Sounds interesting, especially to see your understanding of the early church's view of justification.

DTK


----------



## JohnV (Dec 8, 2004)

Fred and Matt:

Do we get dibs of first copies? Sounds like we're in for a real treat.


----------



## C. Matthew McMahon (Dec 8, 2004)

John,

Not sure how that works with the journal. Will have to let you know.

Fred,

Are you going to be Finished - as in completed done and graduated? I've lost track of where you are at....

I look forward to hearing about the Owen article.


----------



## fredtgreco (Dec 8, 2004)

> _Originally posted by webmaster_
> John,
> 
> Not sure how that works with the journal. Will have to let you know.
> ...



No, although I wish I was. I still have 3 semesters left. Sigh...


----------



## pastorway (Dec 8, 2004)

Did you guys read Philip A's wonderful post above????

This book was compiled from a series of sermons and is a really good work defining a few things about RB's. It is not definitive, nor so deep theologically that it devastates full blown Covenant Theology, but it is a useful book.

Here is a review I wrote of it for a group of Reformed Baptist pastors:



> It is a good book to give to those new to Reformed Baptist churches or who are working through a proper view of who the members of the New Covenant (and hence the Church) are. It is not a deep theological treatise that will cause our Paedobaptist brothers to throw up their hands in surrender. However, there is a great exposition of Jeremiah 31:31-34.
> 
> In the first section he deals with dispensationalism and shows how the Church is spiritual Israel and therefore heirs to the promises and covenants of the OT, all fulfilled in Christ.
> 
> ...



Phillip

[Edited on 12-9-04 by pastorway]


----------



## PuritanCovenanter (Dec 8, 2004)

Thanks. That is how I understand things. I gave it a small review on the Reformed Reader. I must admit though that Scott has me thinking about this unconverted and converted (internal/externa)l thing based upon his comparison of John 15:2 and Romans 11.
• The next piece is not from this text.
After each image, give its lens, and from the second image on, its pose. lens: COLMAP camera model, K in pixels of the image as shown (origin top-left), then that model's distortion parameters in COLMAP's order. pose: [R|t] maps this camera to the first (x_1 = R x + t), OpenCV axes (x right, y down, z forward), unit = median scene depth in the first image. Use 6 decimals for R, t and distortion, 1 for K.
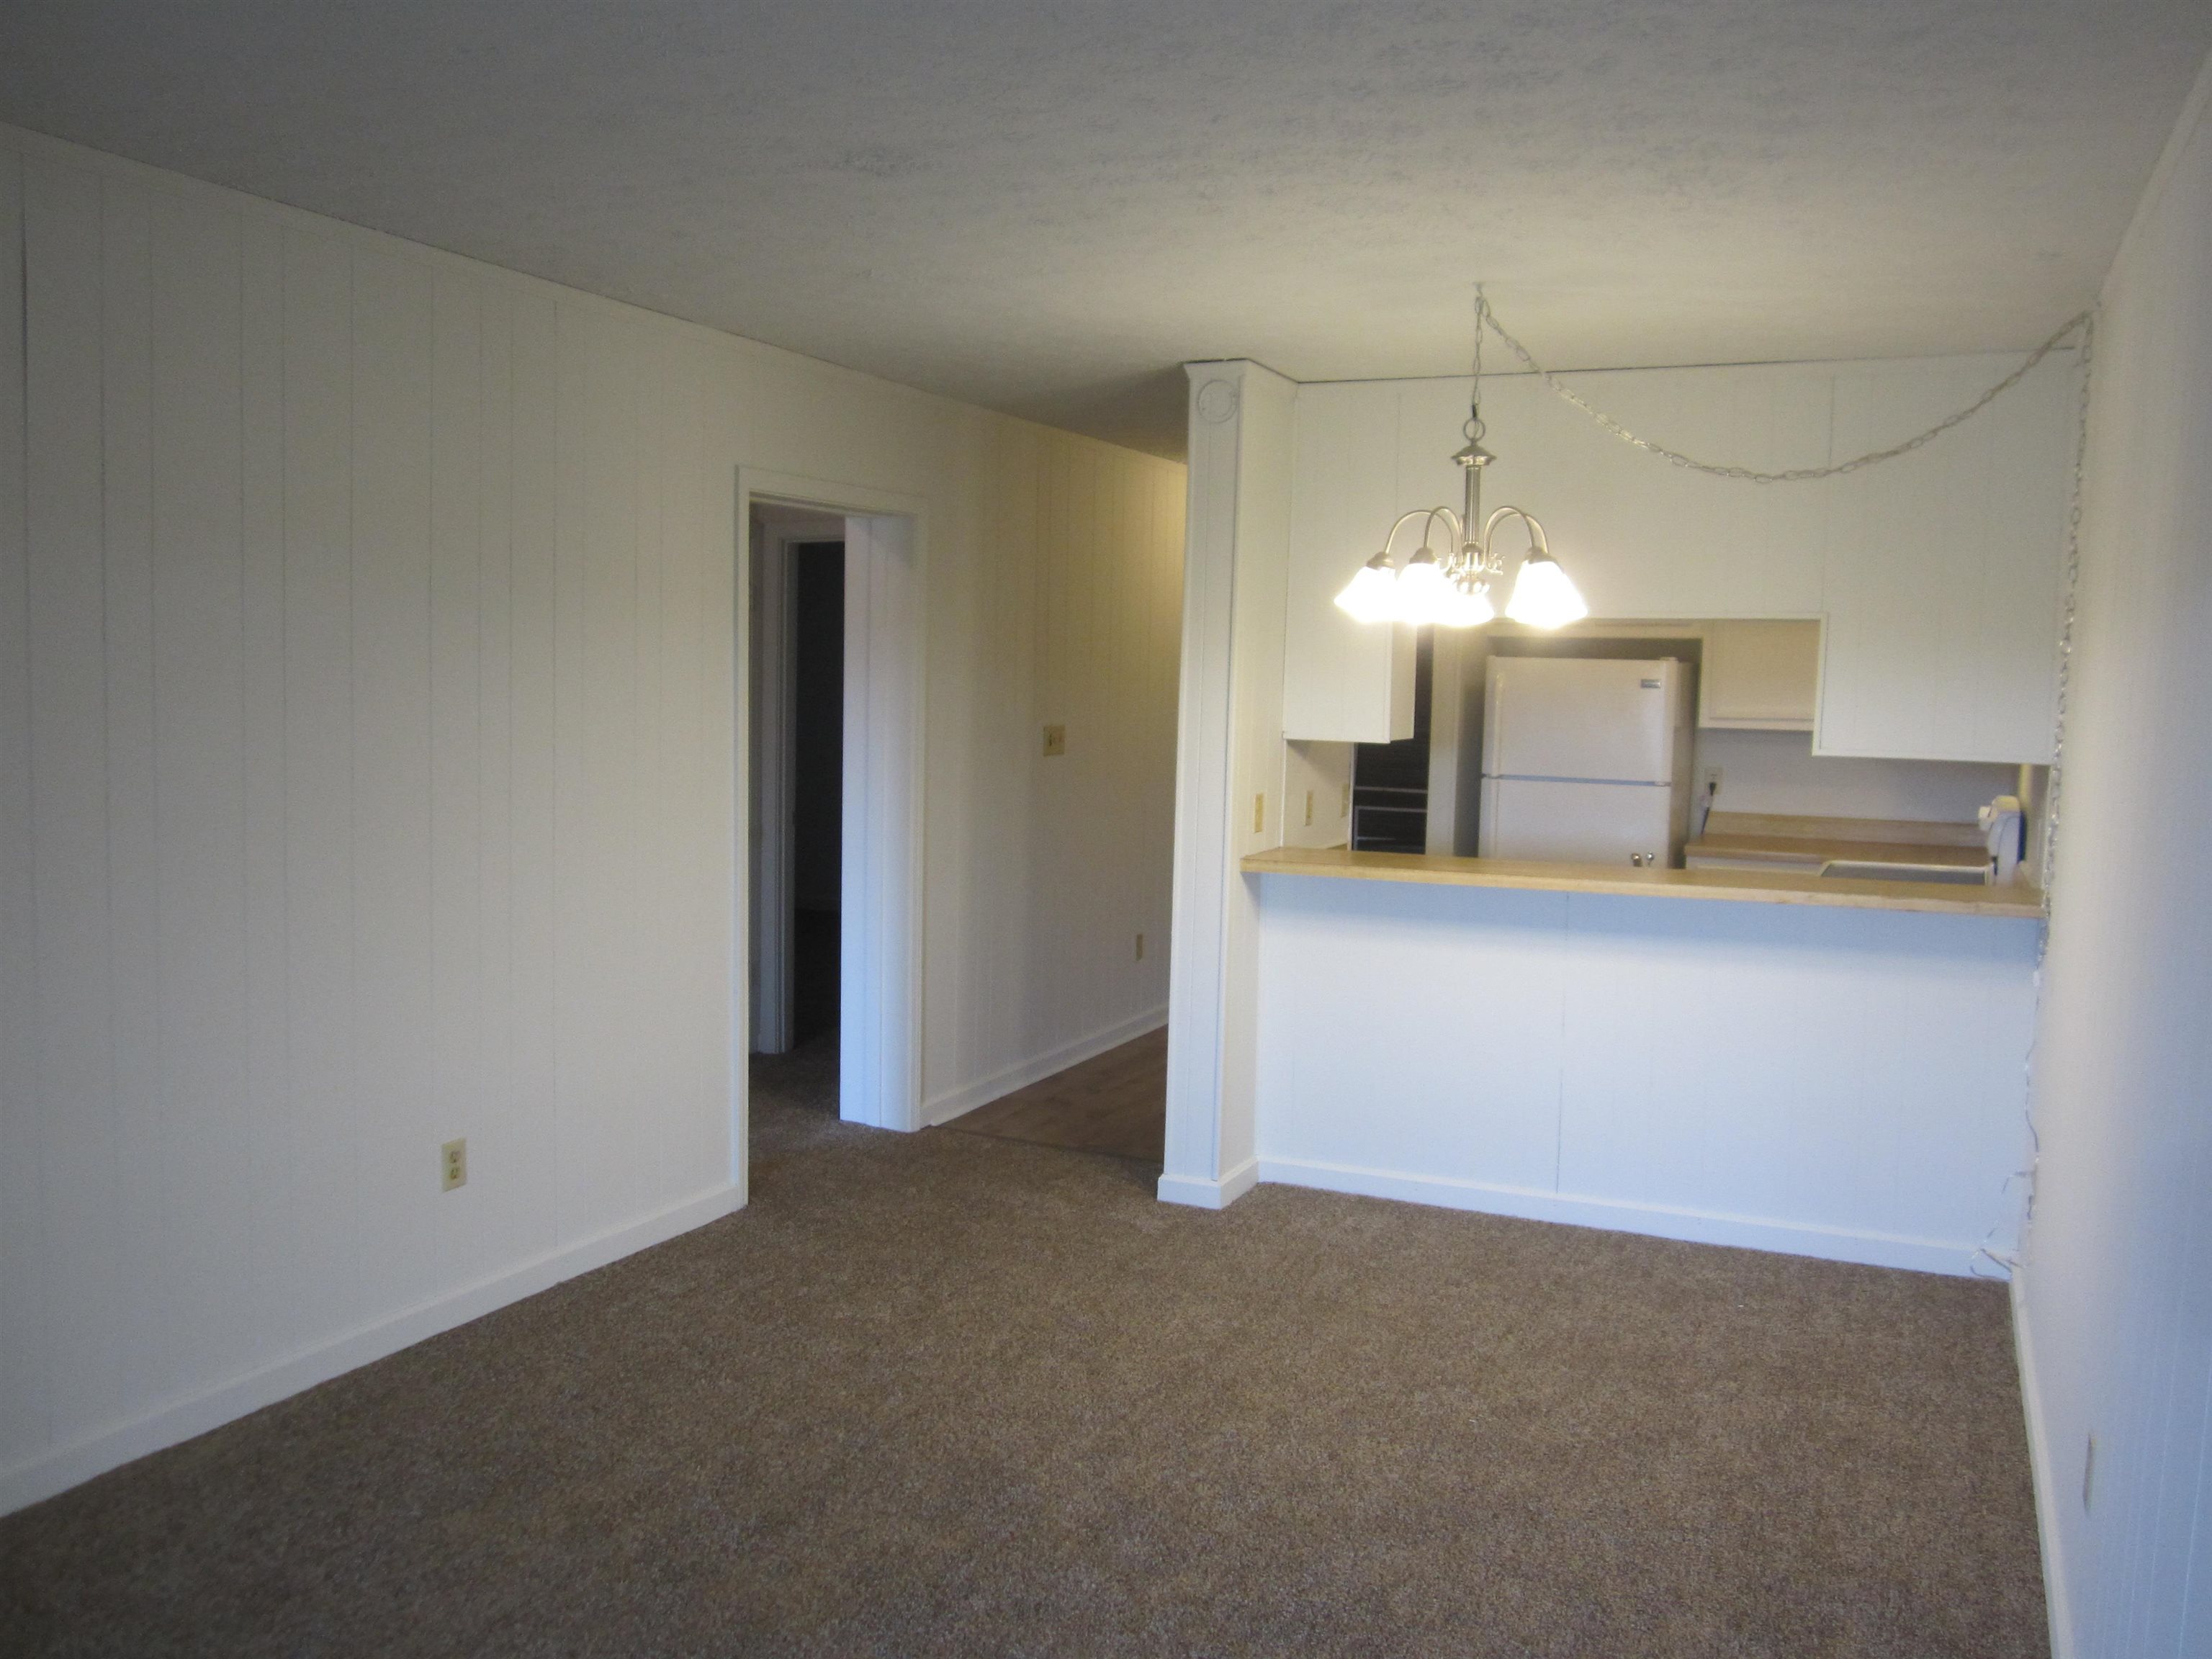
lens RADIAL K [[1830.3, 0, 1101.2], [0, 1830.3, 832.5], [0, 0, 1]] dist [-0.064165, 0.038819]
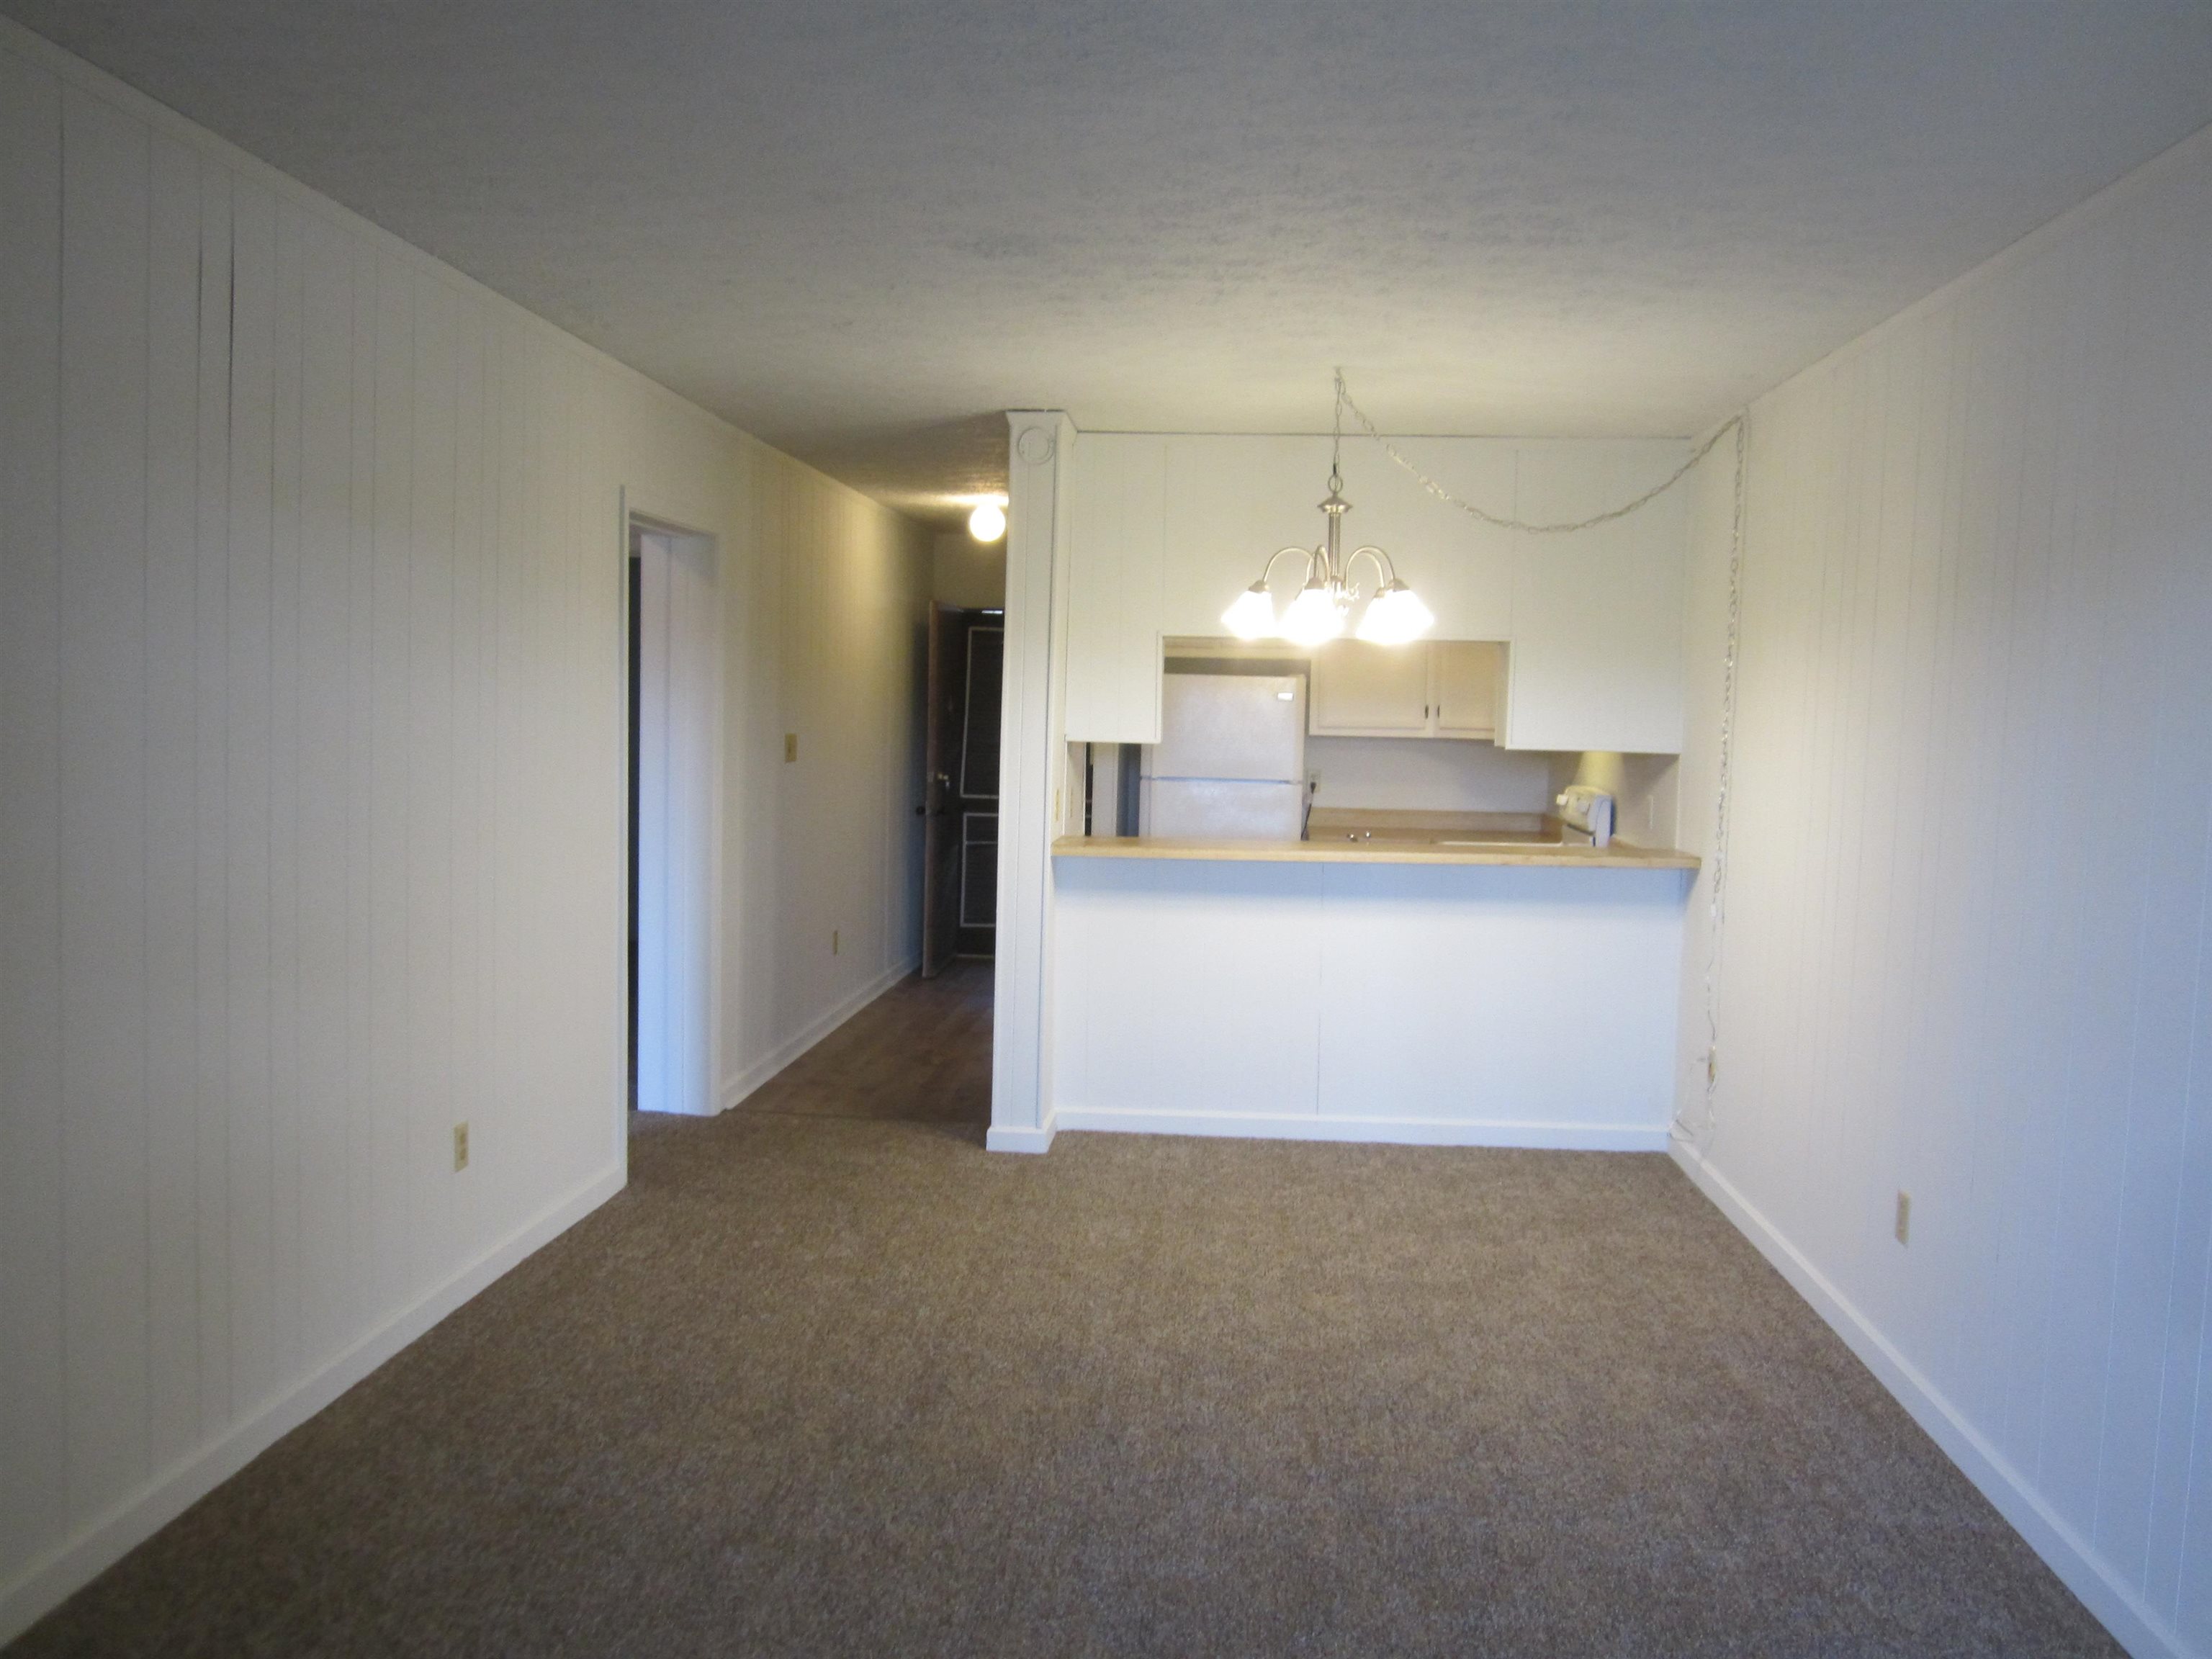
lens RADIAL K [[1832.7, 0, 1106.0], [0, 1832.7, 829.5], [0, 0, 1]] dist [-0.044759, 0.002500]
pose [[0.936970, -0.021917, 0.348723, -0.372926], [0.028294, 0.999512, -0.013201, 0.026727], [-0.348263, 0.022235, 0.937133, -0.110883]]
I was told Fred Malone responds to that argument in his book on Baptism. I don't have it yet.


----------



## Bladestunner316 (Dec 8, 2004)

Fred you will have to post your sermons on the board


----------



## luvroftheWord (Dec 9, 2004)

Matt,

What was written in response to Richard Pratt's article in the book? I'd be interested in hearing that.


----------



## RamistThomist (Dec 9, 2004)

Same here, Pratt was the first to influence me to paedobaptism.


----------



## C. Matthew McMahon (Dec 9, 2004)

Craig,

Basically Waldron says of Pratt that he doesn't do good exegesis ont he passage, and that his conclusions were erroneous. In reading the book it seemed to me like Waldron really didn't even deal some of the Jeremiah 31 verses that dealt with the eternal aspects of the heavenly consummation. He cites Pratt's inconclusive evidence, but really does not offer anything substantial, and in my reading, seemed to skip over some of the important poitns he should have delat with.


----------